### Aim of the exercise
Every entry below should be printed exactly, without its images.

________

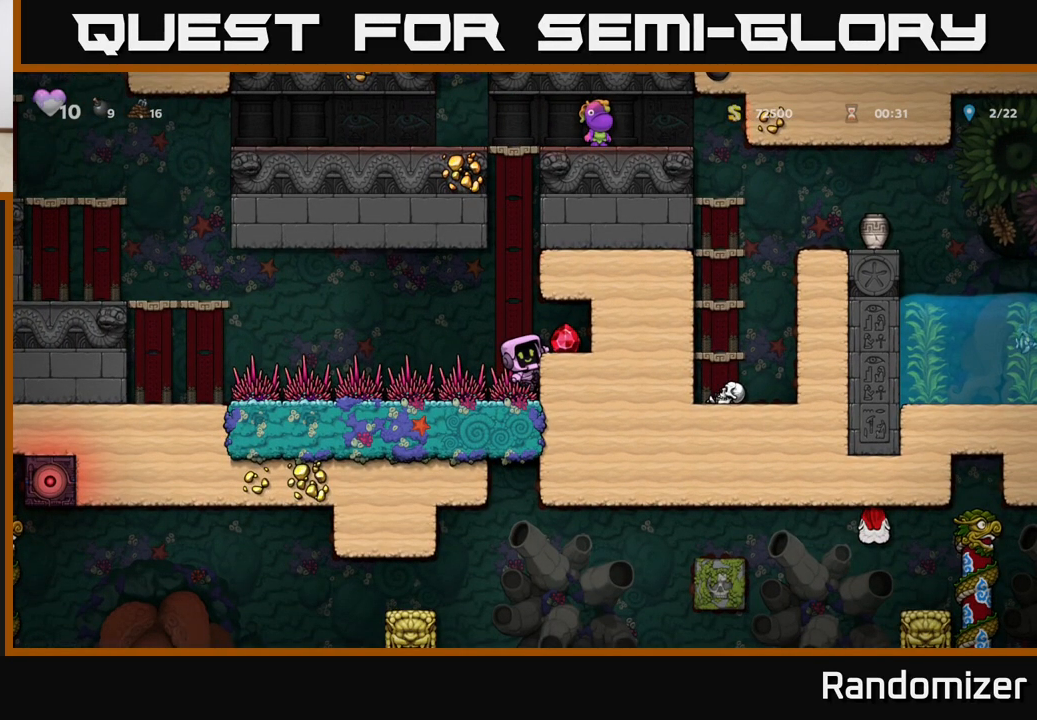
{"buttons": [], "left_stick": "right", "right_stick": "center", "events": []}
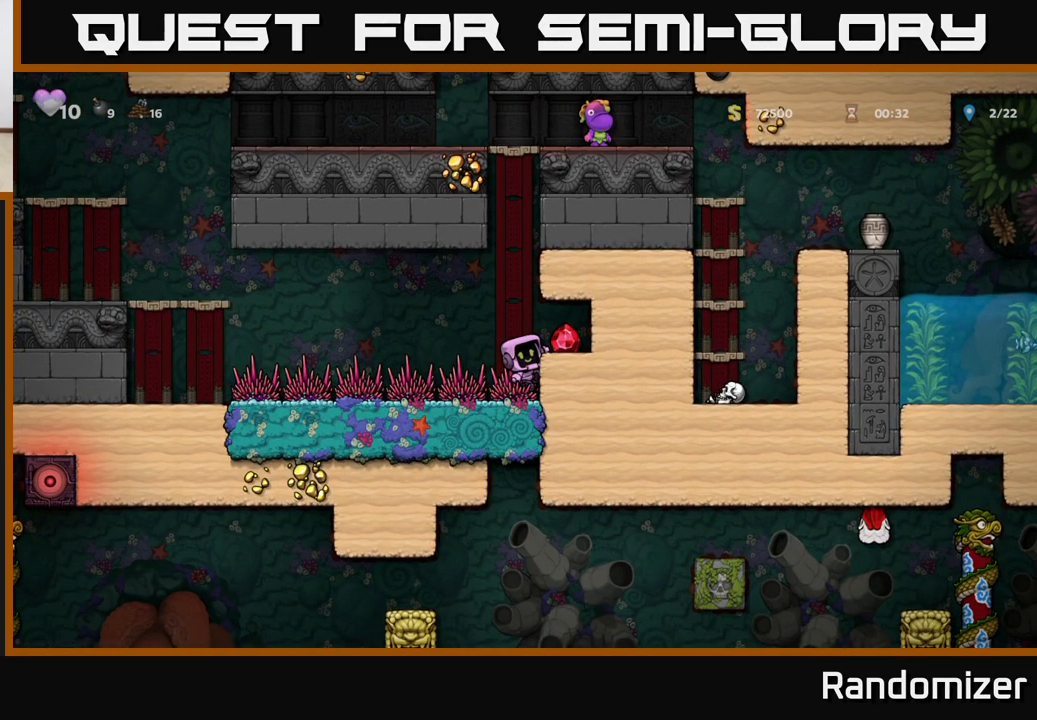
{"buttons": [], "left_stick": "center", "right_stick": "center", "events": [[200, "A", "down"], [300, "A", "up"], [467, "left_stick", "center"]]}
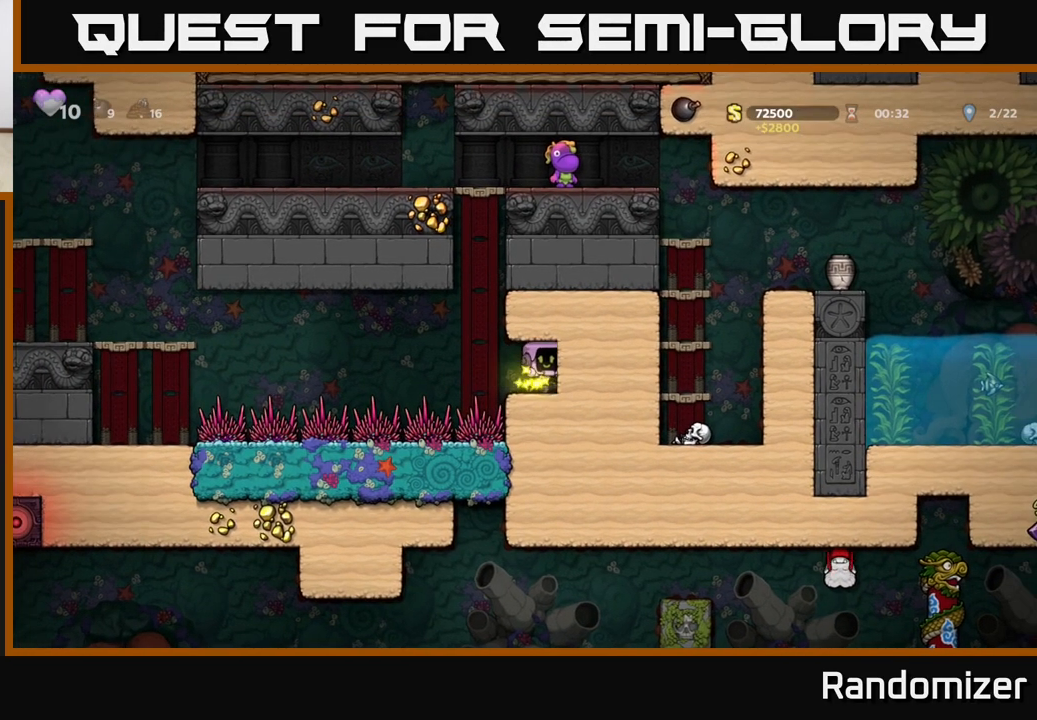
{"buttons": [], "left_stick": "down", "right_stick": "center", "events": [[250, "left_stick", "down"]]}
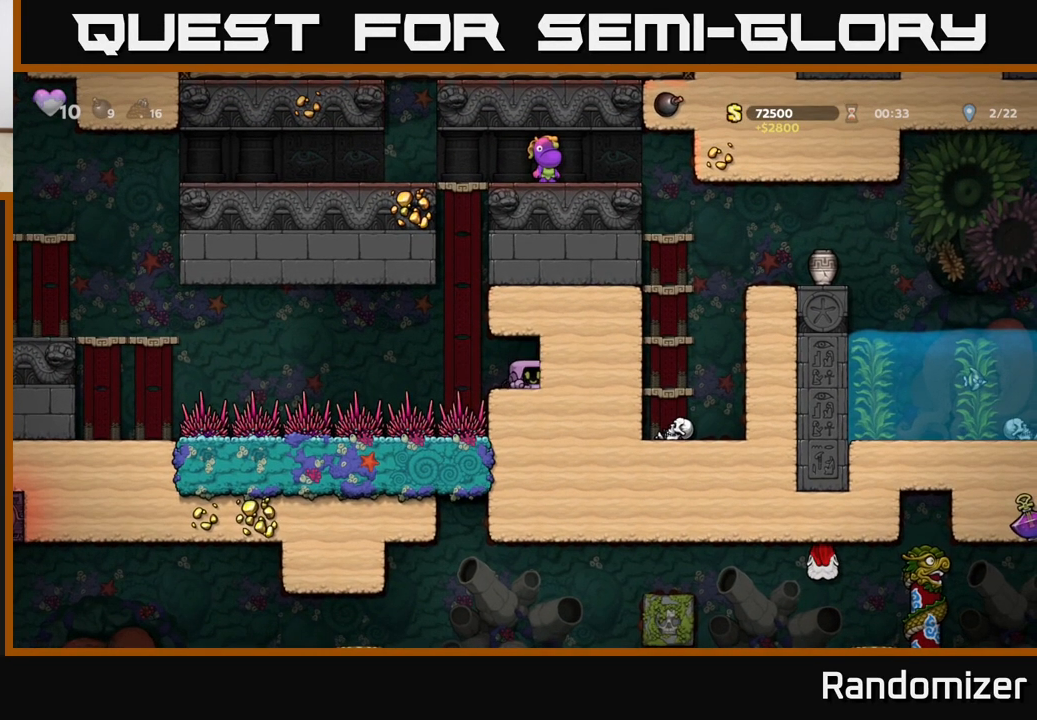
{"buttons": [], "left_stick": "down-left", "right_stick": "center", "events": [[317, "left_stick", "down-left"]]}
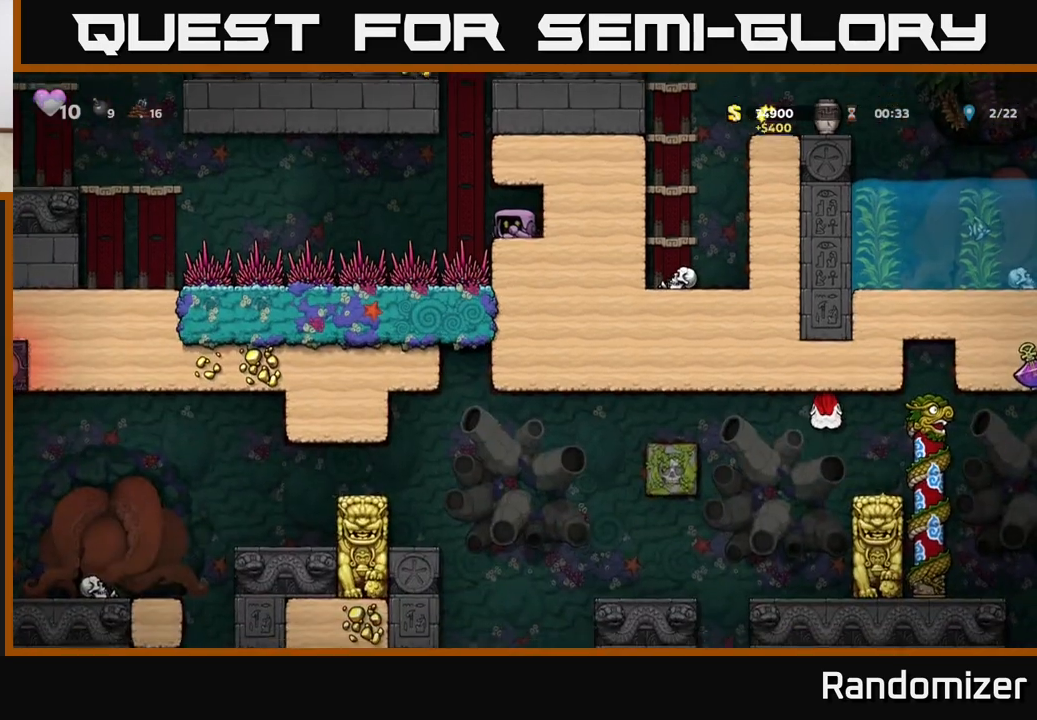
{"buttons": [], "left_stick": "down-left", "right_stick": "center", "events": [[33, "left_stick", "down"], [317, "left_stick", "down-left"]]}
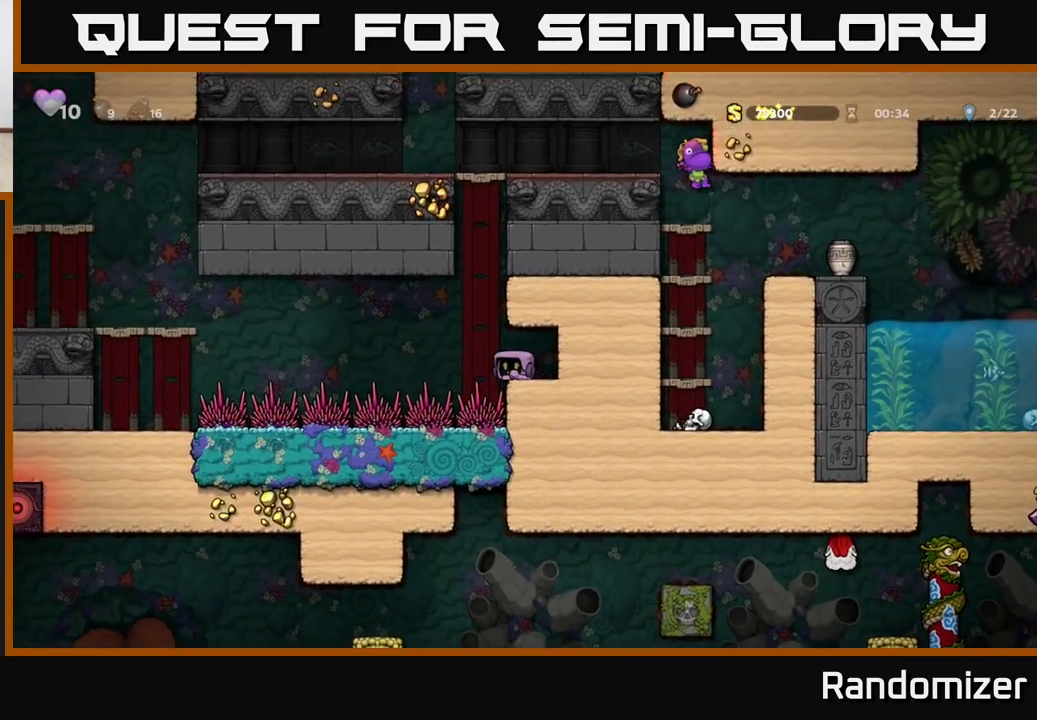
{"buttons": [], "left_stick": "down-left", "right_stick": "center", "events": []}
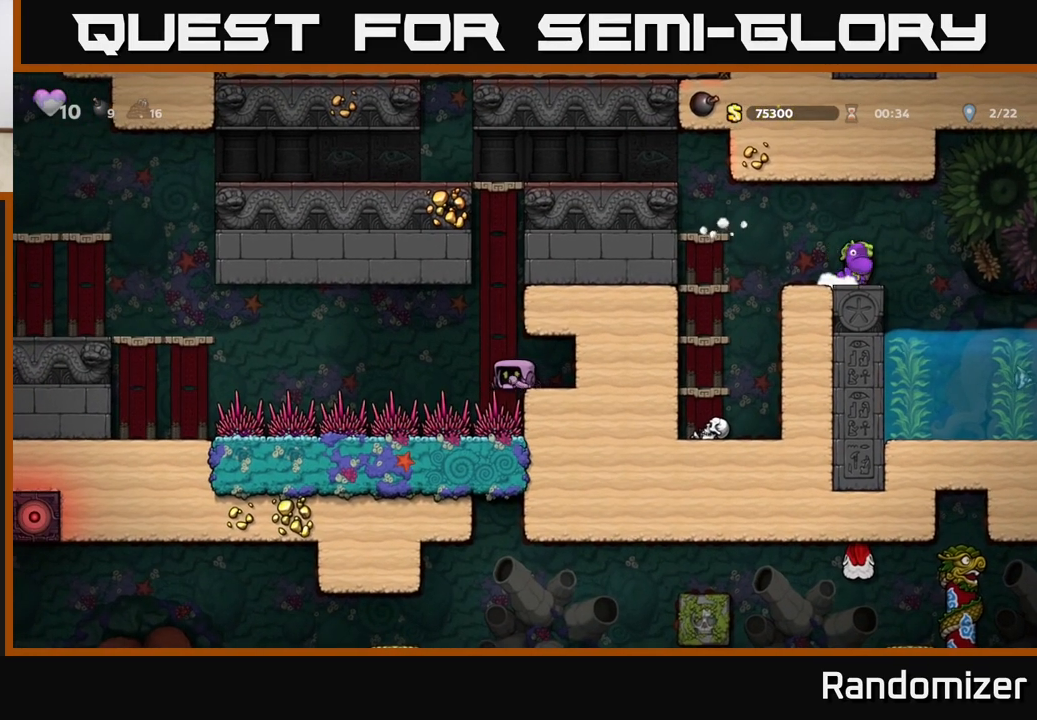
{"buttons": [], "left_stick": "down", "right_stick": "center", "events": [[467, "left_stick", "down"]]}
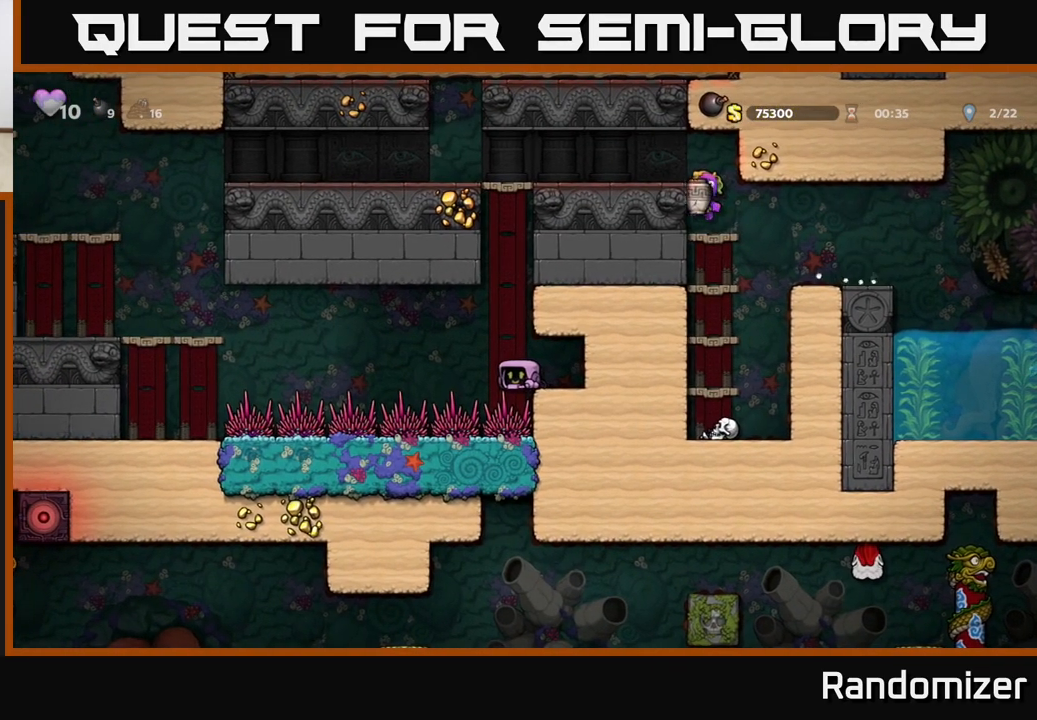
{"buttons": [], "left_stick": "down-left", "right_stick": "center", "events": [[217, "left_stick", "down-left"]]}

________

### Problem solution
{"buttons": [], "left_stick": "right", "right_stick": "center", "events": []}
{"buttons": [], "left_stick": "center", "right_stick": "center", "events": [[200, "A", "down"], [300, "A", "up"], [467, "left_stick", "center"]]}
{"buttons": [], "left_stick": "down", "right_stick": "center", "events": [[250, "left_stick", "down"]]}
{"buttons": [], "left_stick": "down-left", "right_stick": "center", "events": [[317, "left_stick", "down-left"]]}
{"buttons": [], "left_stick": "down-left", "right_stick": "center", "events": [[33, "left_stick", "down"], [317, "left_stick", "down-left"]]}
{"buttons": [], "left_stick": "down-left", "right_stick": "center", "events": []}
{"buttons": [], "left_stick": "down", "right_stick": "center", "events": [[467, "left_stick", "down"]]}
{"buttons": [], "left_stick": "down-left", "right_stick": "center", "events": [[217, "left_stick", "down-left"]]}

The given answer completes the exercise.